Stored items from a collection
*** Block opens ***
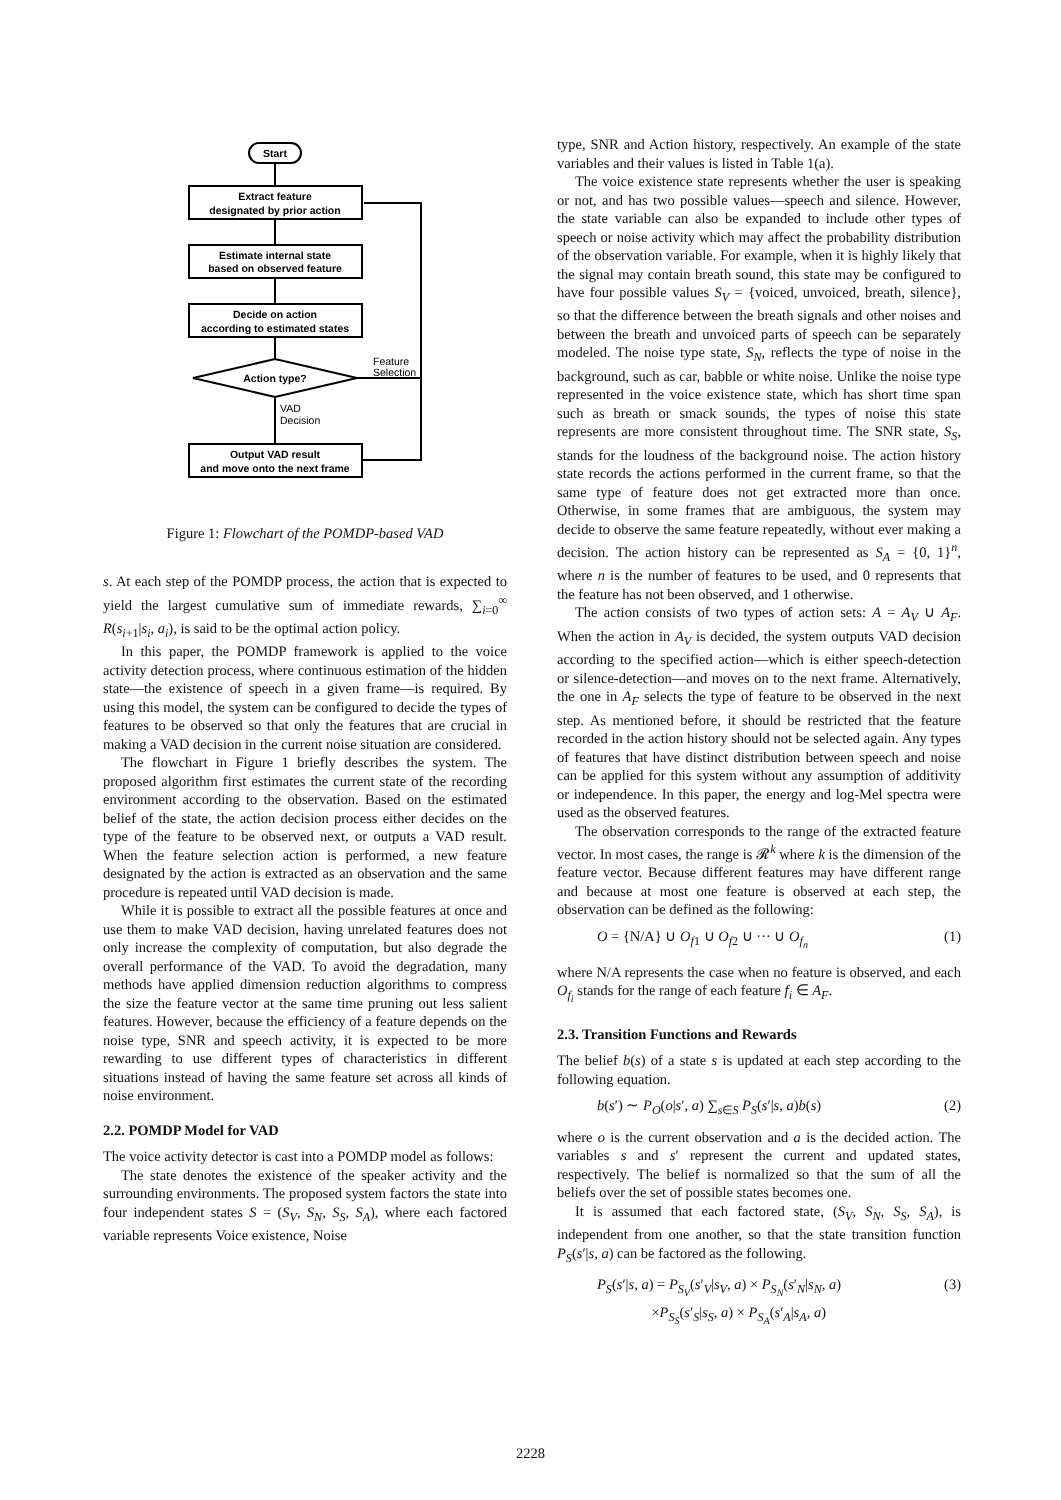Start
Extract feature
designated by prior action
Estimate internal state
based on observed feature
Decide on action
according to estimated states
Action type?
Output VAD result
and move onto the next frame
Feature
Selection
VAD
Decision
Figure 1: Flowchart of the POMDP-based VAD
s. At each step of the POMDP process, the action that is expected to yield the largest cumulative sum of immediate rewards, ∑<sub>i=0</sub><sup>∞</sup> R(s<sub>i+1</sub>|s<sub>i</sub>, a<sub>i</sub>), is said to be the optimal action policy.
In this paper, the POMDP framework is applied to the voice activity detection process, where continuous estimation of the hidden state—the existence of speech in a given frame—is required. By using this model, the system can be configured to decide the types of features to be observed so that only the features that are crucial in making a VAD decision in the current noise situation are considered.
The flowchart in Figure 1 briefly describes the system. The proposed algorithm first estimates the current state of the recording environment according to the observation. Based on the estimated belief of the state, the action decision process either decides on the type of the feature to be observed next, or outputs a VAD result. When the feature selection action is performed, a new feature designated by the action is extracted as an observation and the same procedure is repeated until VAD decision is made.
While it is possible to extract all the possible features at once and use them to make VAD decision, having unrelated features does not only increase the complexity of computation, but also degrade the overall performance of the VAD. To avoid the degradation, many methods have applied dimension reduction algorithms to compress the size the feature vector at the same time pruning out less salient features. However, because the efficiency of a feature depends on the noise type, SNR and speech activity, it is expected to be more rewarding to use different types of characteristics in different situations instead of having the same feature set across all kinds of noise environment.
2.2. POMDP Model for VAD
The voice activity detector is cast into a POMDP model as follows:
The state denotes the existence of the speaker activity and the surrounding environments. The proposed system factors the state into four independent states S = (S<sub>V</sub>, S<sub>N</sub>, S<sub>S</sub>, S<sub>A</sub>), where each factored variable represents Voice existence, Noise
type, SNR and Action history, respectively. An example of the state variables and their values is listed in Table 1(a).
The voice existence state represents whether the user is speaking or not, and has two possible values—speech and silence. However, the state variable can also be expanded to include other types of speech or noise activity which may affect the probability distribution of the observation variable. For example, when it is highly likely that the signal may contain breath sound, this state may be configured to have four possible values S<sub>V</sub> = {voiced, unvoiced, breath, silence}, so that the difference between the breath signals and other noises and between the breath and unvoiced parts of speech can be separately modeled. The noise type state, S<sub>N</sub>, reflects the type of noise in the background, such as car, babble or white noise. Unlike the noise type represented in the voice existence state, which has short time span such as breath or smack sounds, the types of noise this state represents are more consistent throughout time. The SNR state, S<sub>S</sub>, stands for the loudness of the background noise. The action history state records the actions performed in the current frame, so that the same type of feature does not get extracted more than once. Otherwise, in some frames that are ambiguous, the system may decide to observe the same feature repeatedly, without ever making a decision. The action history can be represented as S<sub>A</sub> = {0, 1}<sup>n</sup>, where n is the number of features to be used, and 0 represents that the feature has not been observed, and 1 otherwise.
The action consists of two types of action sets: A = A<sub>V</sub> ∪ A<sub>F</sub>. When the action in A<sub>V</sub> is decided, the system outputs VAD decision according to the specified action—which is either speech-detection or silence-detection—and moves on to the next frame. Alternatively, the one in A<sub>F</sub> selects the type of feature to be observed in the next step. As mentioned before, it should be restricted that the feature recorded in the action history should not be selected again. Any types of features that have distinct distribution between speech and noise can be applied for this system without any assumption of additivity or independence. In this paper, the energy and log-Mel spectra were used as the observed features.
The observation corresponds to the range of the extracted feature vector. In most cases, the range is 𝓡<sup>k</sup> where k is the dimension of the feature vector. Because different features may have different range and because at most one feature is observed at each step, the observation can be defined as the following:
O = {N/A} ∪ O<sub>f1</sub> ∪ O<sub>f2</sub> ∪ ··· ∪ O<sub>f<sub>n</sub></sub> (1)
where N/A represents the case when no feature is observed, and each O<sub>f<sub>i</sub></sub> stands for the range of each feature f<sub>i</sub> ∈ A<sub>F</sub>.
2.3. Transition Functions and Rewards
The belief b(s) of a state s is updated at each step according to the following equation.
b(s′) ∼ P<sub>O</sub>(o|s′, a) ∑<sub>s∈S</sub> P<sub>S</sub>(s′|s, a)b(s) (2)
where o is the current observation and a is the decided action. The variables s and s′ represent the current and updated states, respectively. The belief is normalized so that the sum of all the beliefs over the set of possible states becomes one.
It is assumed that each factored state, (S<sub>V</sub>, S<sub>N</sub>, S<sub>S</sub>, S<sub>A</sub>), is independent from one another, so that the state transition function P<sub>S</sub>(s′|s, a) can be factored as the following.
P<sub>S</sub>(s′|s, a) = P<sub>S<sub>V</sub></sub>(s′<sub>V</sub>|s<sub>V</sub>, a) × P<sub>S<sub>N</sub></sub>(s′<sub>N</sub>|s<sub>N</sub>, a)
×P<sub>S<sub>S</sub></sub>(s′<sub>S</sub>|s<sub>S</sub>, a) × P<sub>S<sub>A</sub></sub>(s′<sub>A</sub>|s<sub>A</sub>, a) (3)
2228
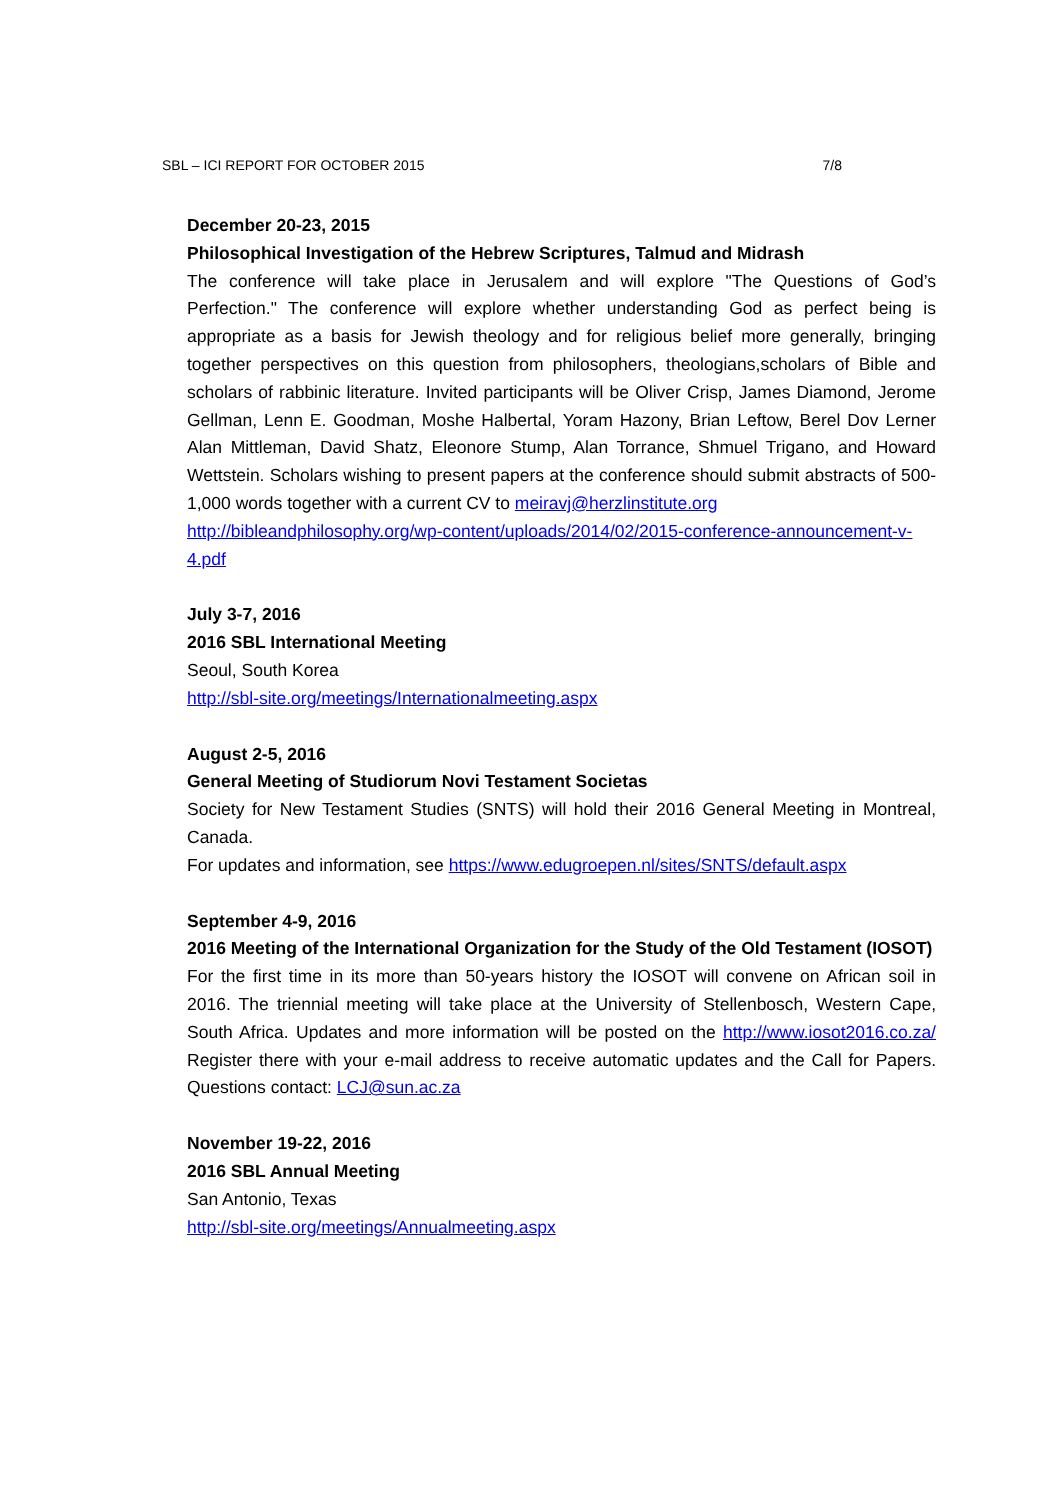SBL – ICI REPORT FOR OCTOBER 2015 7/8
December 20-23, 2015
Philosophical Investigation of the Hebrew Scriptures, Talmud and Midrash
The conference will take place in Jerusalem and will explore "The Questions of God’s Perfection." The conference will explore whether understanding God as perfect being is appropriate as a basis for Jewish theology and for religious belief more generally, bringing together perspectives on this question from philosophers, theologians,scholars of Bible and scholars of rabbinic literature. Invited participants will be Oliver Crisp, James Diamond, Jerome Gellman, Lenn E. Goodman, Moshe Halbertal, Yoram Hazony, Brian Leftow, Berel Dov Lerner Alan Mittleman, David Shatz, Eleonore Stump, Alan Torrance, Shmuel Trigano, and Howard Wettstein. Scholars wishing to present papers at the conference should submit abstracts of 500-1,000 words together with a current CV to meiravj@herzlinstitute.org
http://bibleandphilosophy.org/wp-content/uploads/2014/02/2015-conference-announcement-v-4.pdf
July 3-7, 2016
2016 SBL International Meeting
Seoul, South Korea
http://sbl-site.org/meetings/Internationalmeeting.aspx
August 2-5, 2016
General Meeting of Studiorum Novi Testament Societas
Society for New Testament Studies (SNTS) will hold their 2016 General Meeting in Montreal, Canada.
For updates and information, see https://www.edugroepen.nl/sites/SNTS/default.aspx
September 4-9, 2016
2016 Meeting of the International Organization for the Study of the Old Testament (IOSOT)
For the first time in its more than 50-years history the IOSOT will convene on African soil in 2016. The triennial meeting will take place at the University of Stellenbosch, Western Cape, South Africa. Updates and more information will be posted on the http://www.iosot2016.co.za/ Register there with your e-mail address to receive automatic updates and the Call for Papers. Questions contact: LCJ@sun.ac.za
November 19-22, 2016
2016 SBL Annual Meeting
San Antonio, Texas
http://sbl-site.org/meetings/Annualmeeting.aspx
*** Block closes ***
Task statement: Exact repeat, pictures omitted: give every line from the top of the records down to and including the line with "In this paper, the POMDP".

Task response:
Start
Extract feature
designated by prior action
Estimate internal state
based on observed feature
Decide on action
according to estimated states
Action type?
Output VAD result
and move onto the next frame
Feature
Selection
VAD
Decision
Figure 1: Flowchart of the POMDP-based VAD
s. At each step of the POMDP process, the action that is expected to yield the largest cumulative sum of immediate rewards, ∑<sub>i=0</sub><sup>∞</sup> R(s<sub>i+1</sub>|s<sub>i</sub>, a<sub>i</sub>), is said to be the optimal action policy.
In this paper, the POMDP framework is applied to the voice activity detection process, where continuous estimation of the hidden state—the existence of speech in a given frame—is required. By using this model, the system can be configured to decide the types of features to be observed so that only the features that are crucial in making a VAD decision in the current noise situation are considered.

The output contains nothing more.